Cathay Pacific Cargo B747F takes off from Wellcamp

Cathay Pacific Cargo’s inaugural Boeing 747-8 freighter service connecting Brisbane West Wellcamp Airport and Hong Kong left the Australian gateway late yesterday, touching down in Hong Kong in the early hours of this morning.
The freighter will fly once a week on a Sydney – Melbourne – Brisbane – Hong Kong routeing.
It is Wellcamp’s only scheduled international freighter connection.
John Wagner, global chairman of Wagners, which developed the Toowomba, Queensland gateway, has described attracting the B747F service as a “major coup”.
He said in October : “The opportunities this creates for Queensland exporters to benefit from Australia’s free trade agreements and to access the world’s biggest consumer markets are unlimited.”
Wagner continued: “We are on the cusp of very exciting times and the reality for our multi-million-dollar agricultural and processing sectors is produce like chilled beef and other perishables will be able to fly direct to Asia from the region in which they are produced, creating both valuable first mile and cool chain efficiencies, and enabling significant capacity for the growth of trade.”
The owner and developer of Brisbane West Wellcamp Airport and Wellcamp Business Park, Wagners is an Australian family-owned infrastructure, construction and materials company. Brisbane West Wellcamp Airport only opened in November 2014.
Menzies Aviation is undertaking the ground handling and cargo terminal operations relating to the service at Wellcamp.
On the rise
This latest freighter link seems to be coming at a good time for Cathay Pacific Cargo.
Cathay Pacific and sister carrier Dragonair carried 172,385 tonnes of cargo and mail in October, an increase of 5.3% compared to the same month of last year.
The cargo and mail load factor rose by 1.6 percentage points to 68.1%. Capacity, as measured in available cargo/mail tonne kilometres, increased by 0.6%, while the cargo and mail revenue tonne kilometres (RTK) figure  increased year on year by 3.2%.
Over the course of the first ten months of 2016, the cargo tonnage carried figure rose by 2.2% against a 0.5% increase in capacity, and there was an increase of 0.4% in RTKs.
Cathay Pacific general manager cargo sales & marketing Mark Sutch remarked: “Overall cargo demand in October was fairly strong and tonnage continued to grow.
“We had some negative impact on our forecasts during the month from typhoon disruptions and unscheduled aircraft maintenance but overall exports from Europe, Asia and Mainland China were robust.
“The team continues to work hard to push up the yield, and the rates are getting back to peak season levels.

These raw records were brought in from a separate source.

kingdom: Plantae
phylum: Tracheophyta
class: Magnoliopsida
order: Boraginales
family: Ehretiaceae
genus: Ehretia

“The new twice-weekly service to Portland, introduced in early November, further strengthened our US network.”
Cathay Dragon is born
Meanwhile, Dragonair  was yesterday (22 November) officially rebranded as Cathay Dragon, bringing the airline closer to Cathay Pacific in a move that has been planned for some time.
At an unveiling ceremony at the newly named Cathay Dragon House, the airline’s headquarters in Hong Kong, Cathay Dragon chief executive Algernon Yau announced: “This is a momentous day in the history of Cathay Dragon.
“As we align more closely with Cathay Pacific, new prospects will open up on multiple fronts enabling us to become stronger and thrive in this intensely competitive industry.”
The Cathay Dragon conversion process started earlier this year with a rebranding announcement in January. The most visible change to date has been the progressive introduction of new Cathay Dragon livery on the airline’s aircraft.
Emergency action
Cathay Pacific Flight CX250 from London Heathrow to Hong Kong (which left the UK’s busiest airport at 18.02 local time on 22 November) was diverted to Novosibirsk International Airport in Russia approximately six hours into its journey when a signal on the flight deck indicated a possible fire in the aft cargo hold – although in today’s statement, released on the morning of 23 November, it was pointed out that, “At this time there is no evidence that there (actually) was a fire in the aft cargo hold.”
The statement continued: “The safety of our passengers and crew is our top priority. There are no reports of any injuries among the 212 passengers and 18 crew who were on board the aircraft, a Boeing 777-300ER.”